Jackes and Jills (B+)
What appears to be a stand-up performance unravels to reveal a well-observed tragicomedy about the tropes of women in comedy and how the expectations and demands of our contemporary social structures often make us into less than we are. Brynn Bonne delivers a fantastically nuanced performance as a struggling comedian, unafraid of fully embodying ugliness and ineptitude. The passages of purposefully bad comedy stretch on a bit too long and not enough time is spent trying to discover who Jackes really is beneath her performance of self but it’s an evocative concept and Bonne truly shines even if Jackes doesn’t.
Back to the Bar (B+)
Playwright Stephen MacDonald’s tender drama about the occupants of a random bar on a random night is a beautifully conceived and well-acted gem. A little scruffy around the edges perhaps, but its heart is inventive, sweet, and just the right amount of sad. As the customers collaborate to imagine a romance that might have been, they grow closer in the life they do have. The play’s unassuming, unpolished nature might result in it getting lost in the shuffle but make some room for this hopeful but melancholy piece if you can.
No One Special (B)
There’s an aching bitterness to how Julie Kim tells the story of her childhood in this slide-supported solo show. It’s an interesting story and she’s a compelling storyteller but her strong feelings about her own history are not utilized in a compellingly dramatic way. No One Special is a work in progress and there’s a lot that’s really intriguing about where it could go from here. I’d love to see a more creative director harness Kim’s complicated emotions to get her out from behind the projector and fully embracing the subjectivity of her narrative.
Family Road Trip (B-)
Our grade for this ragtag sketch show from up and coming troupe Summer Dad is an average. Most of the sketches are silly or strained and most of the troupe can’t act, a key quality of a great sketch artist that for some reason gets de-prioritized by too many comedy troupes. The show is well structured with a recurring set of main characters to frame the rest of the sketches and quick reprises of other concepts to pull the piece together. But a lot of the sketches, recurring and nonrecurring, lack fresh insight and tight performance. They do have a star player, however, and Kevin Forster’s precise physical comedy and grounded approach to big concepts elevates the show as a whole. His rap about pizza toppings (which is actually about fear of judgement/inability to ask for what you want/compulsive maximalist impulses) is the highlight of the show by a mile. The team has a few other good ideas (a sketch about a haunted house that preys on the fear of growing up has an insightful final twist, there’s a kernel of something in the concept of self check-out as a forced self check-in) but few things come together with much finesse.
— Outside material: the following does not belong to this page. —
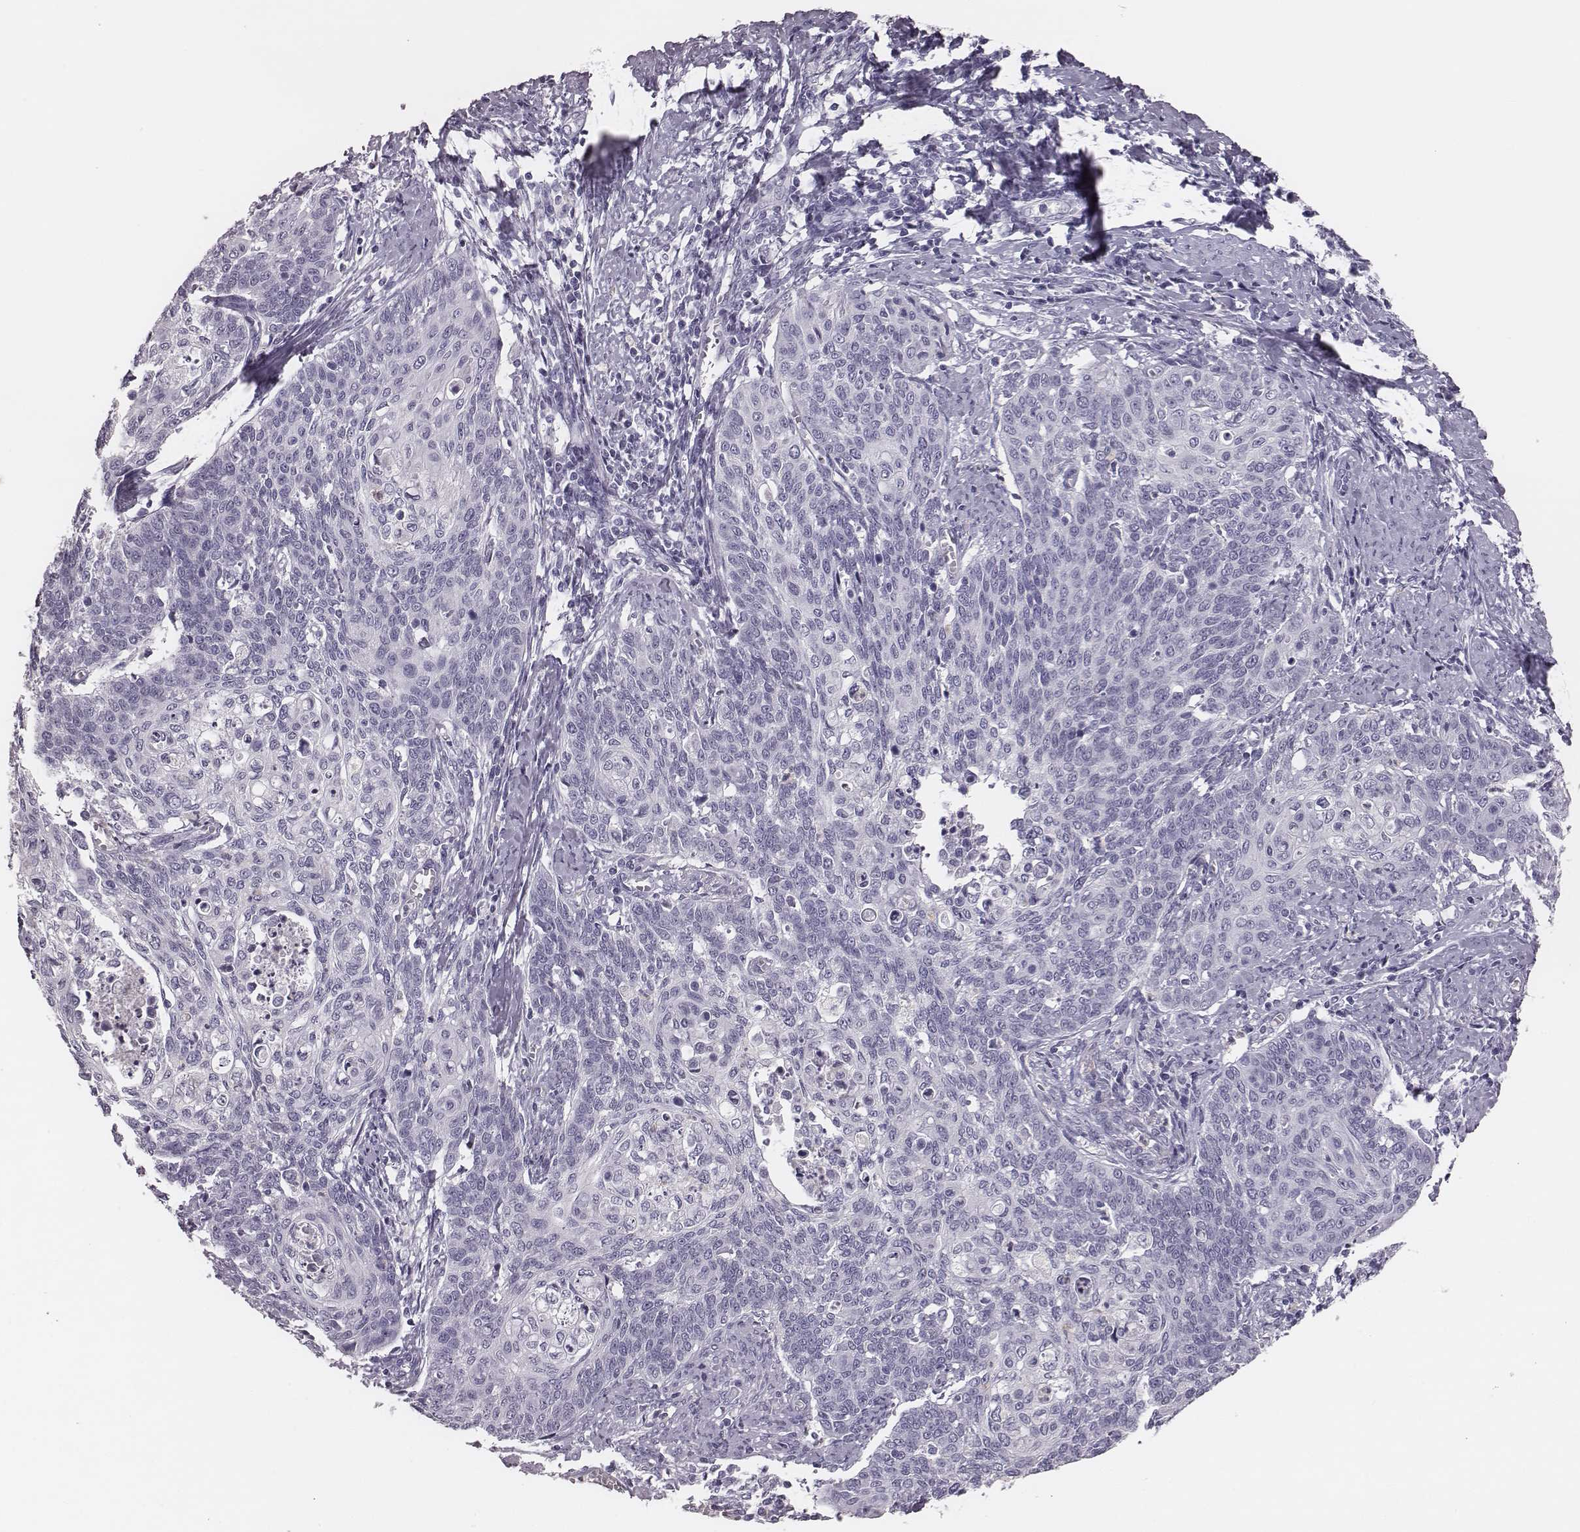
{"staining": {"intensity": "negative", "quantity": "none", "location": "none"}, "tissue": "cervical cancer", "cell_type": "Tumor cells", "image_type": "cancer", "snomed": [{"axis": "morphology", "description": "Normal tissue, NOS"}, {"axis": "morphology", "description": "Squamous cell carcinoma, NOS"}, {"axis": "topography", "description": "Cervix"}], "caption": "The immunohistochemistry (IHC) photomicrograph has no significant expression in tumor cells of cervical cancer tissue. (Stains: DAB (3,3'-diaminobenzidine) IHC with hematoxylin counter stain, Microscopy: brightfield microscopy at high magnification).", "gene": "CSH1", "patient": {"sex": "female", "age": 39}}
Emo Majok: African Aussie (B-)
In his fairly standard stand-up show, Emo Majok relies a lot on audience interaction but doesn’t do much with the information he receives from endless inquiries into where people are from and what they do for a living. He’s a charming stage presence but his jokes are neither frequent nor fast enough to stand out in a crowded field.
B-Max & The Re-Revolution Presents: Magic on the Mic an Acoustic Evening of Theatre (D)
This loosely linked set of vignettes ostensibly chronicling Bryce Volrath’s move from small town USA to Toronto is painfully self-indulgent as Volrath surrounds himself with a cast of decently talented women to celebrate his own staggering theatrical genius (evidence of which remains undiscovered). Stage directions are read from an onstage music stand lest the audience miss a single word of the written brilliance. If the nonsense is meant to come with a wink, that self-awareness is certainly never communicated.